Work to complete:
• a. Give the number of lines in the records that contain the string "jacket", counting only matches in the same case. Reply with the number alone.
• b. Continue the passage about the Father Murphy case from the point where it stops.

Exercise text:
Cardinal Ratzinger’s secretary described Father Murphy’s personal letter, and then asked Archbishop Weakland “to give careful consideration” to “pastoral measures” instead of a trial, such as counseling and supervision “destined to obtain the reparation of scandal and the restoration of justice.”

The local archbishops disagreed, and one wrote back to Rome that “scandal cannot be sufficiently repaired, nor justice sufficiently restored, without a judicial trial against Father Murphy.” And in May 1998, Archbishop Weakland and several other Milwaukee officials flew to Rome to meet with Cardinal Ratzinger’s team about the case. Notes from the Wisconsin Archdiocese log of that meeting state: “It became clear” that Cardinal Ratzinger’s office “was not encouraging us to proceed with any formal dismissal…”

Finally on August 19, 1998, Archbishop Weakland wrote that he would follow the CDF’s suggestion and stop the trial of Father Murphy, and instead “put together a pastoral plan” for him.

Data to use:
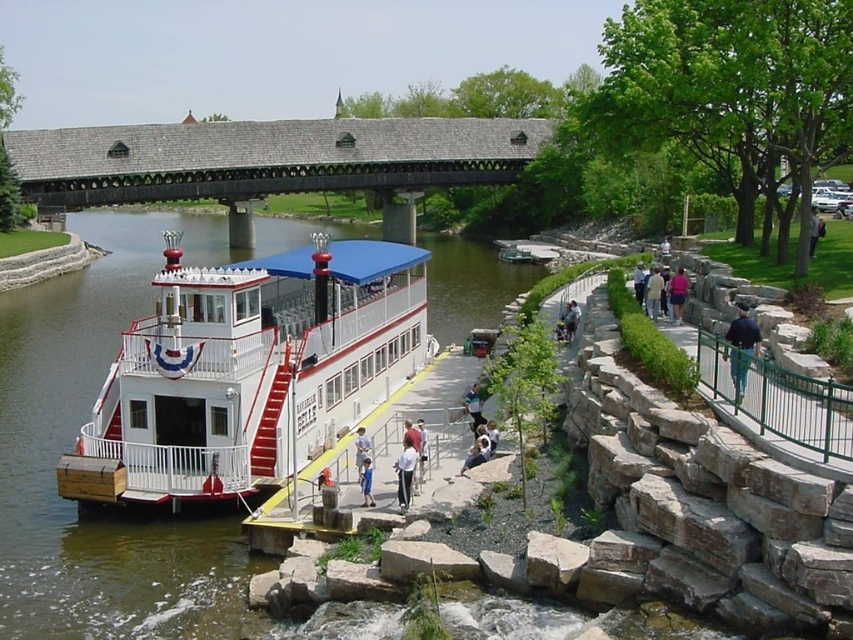
What do you see at coordinates (70, 442) in the screenshot? The width and height of the screenshot is (853, 640). I see `greenish-brown water at lower left` at bounding box center [70, 442].

Does greenish-brown water at lower left come behind wooden shingles bridge at upper center?

No, greenish-brown water at lower left is closer to the viewer.

Which is behind, point (102, 326) or point (299, 131)?

Positioned behind is point (299, 131).

Locate an element on the screen. The height and width of the screenshot is (640, 853). greenish-brown water at lower left is located at coordinates (70, 442).

Is white matte boat at center positioned behind wooden shingles bridge at upper center?

That is False.

Measure the distance between white matte boat at center and camera.

white matte boat at center is 42.09 meters away from camera.

Which is in front, point (376, 358) or point (143, 193)?

Point (376, 358) is more forward.

This screenshot has height=640, width=853. What are the coordinates of `white matte boat at center` in the screenshot? It's located at (248, 371).

Between wooden shingles bridge at upper center and dark blue fabric jacket at right, which one is positioned higher?

wooden shingles bridge at upper center

Can you confirm if wooden shingles bridge at upper center is wider than dark blue fabric jacket at right?

Indeed, wooden shingles bridge at upper center has a greater width compared to dark blue fabric jacket at right.

Is point (274, 193) farther from camera compared to point (759, 339)?

Yes, it is behind point (759, 339).

The width and height of the screenshot is (853, 640). Find the location of `wooden shingles bridge at upper center`. wooden shingles bridge at upper center is located at coordinates (271, 161).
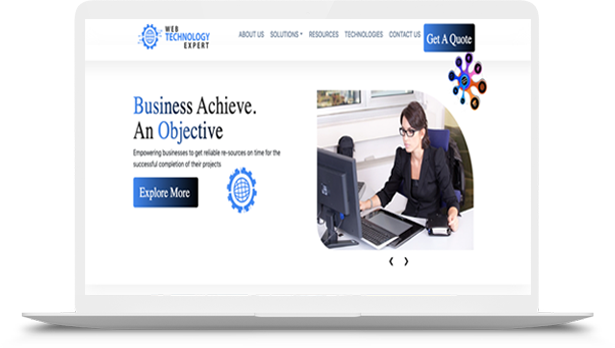
You are a GUI agent. You are given a task and a screenshot of the screen. Output one action in this format:
    pyautogui.click(x=<x>, y=<y>)
    Task: Click on the computer
    
    Given the screenshot: What is the action you would take?
    pyautogui.click(x=336, y=192)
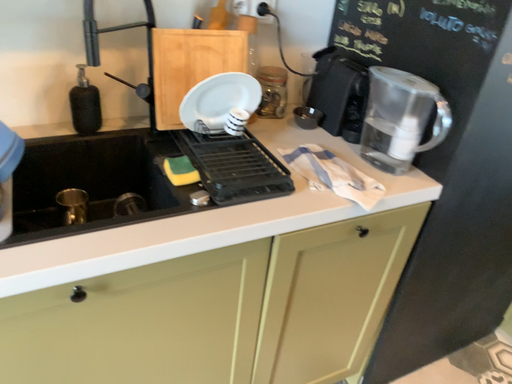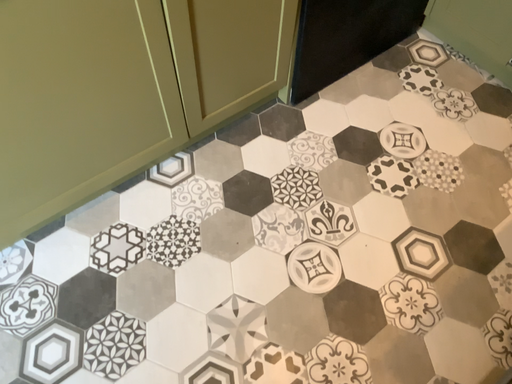
Question: Which way did the camera rotate in the video?

Choices:
 (A) rotated downward
 (B) rotated upward

Answer: (A)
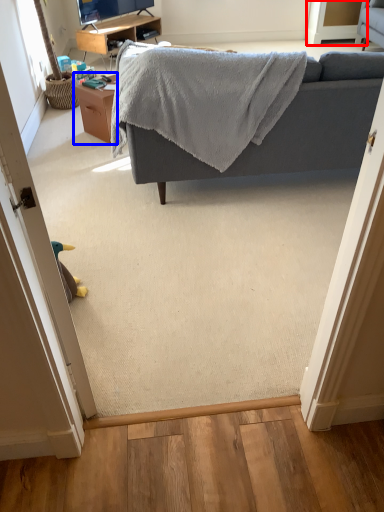
Question: Among these objects, which one is farthest to the camera, screen door (highlighted by a red box) or table (highlighted by a blue box)?

Choices:
 (A) screen door
 (B) table

Answer: (A)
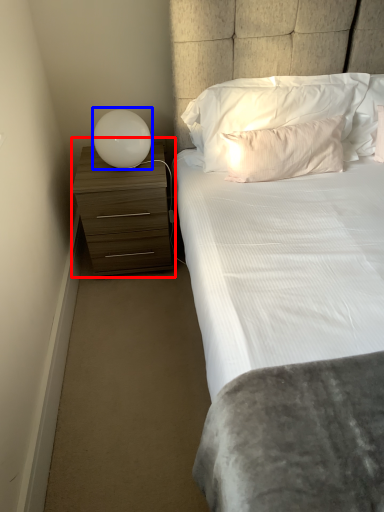
Question: Which of the following is the closest to the observer, chest of drawers (highlighted by a red box) or lamp (highlighted by a blue box)?

Choices:
 (A) chest of drawers
 (B) lamp

Answer: (B)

Exercise answers:
• a. 3

• b.
That meant Father Murphy remained a priest for the rest of his life. He died in 1998 and was buried in Milwaukee with the full dignity and honors of a Holy Roman Catholic priest in good standing, angering many who knew what he had done.

The Vatican has called the Murphy case “tragic,” issuing a statement earlier this year saying it “involved particularly vulnerable victims who suffered terribly from what he did. By sexually abusing children who were hearing-impaired, Father Murphy violated the law and, more importantly, the sacred trust that his victims had placed in him.”

The Vatican pointed out that more than two decades passed before Murphy’s abuse came to the attention of local church officials, police, and the Vatican.

Its actions, the Vatican stated, were taken “in light of the facts that Father Murphy was elderly and in very poor health, and that he was living in seclusion and no allegations of abuse had been reported in over 20 years.”

In a rare interview, Monsignor Charles Scicluna, the Vatican’s prosecutor, told CNN he understands the frustration and anger in the Murphy case.

“If the case would have been decided today with the knowledge we have, the judgment may have been different… We’re talking about human judgment here.” Asked whether the judgment by Cardinal Ratzinger was faulty in the Murphy case, Monsignor Scicluna replied, “I wouldn’t say faulty because it is a judgment that took care of reparation, of scandal in the sense that it expected a public admission of guilt and it also ensured that Father Murphy be kept in a ministry which did not constitute a risk.”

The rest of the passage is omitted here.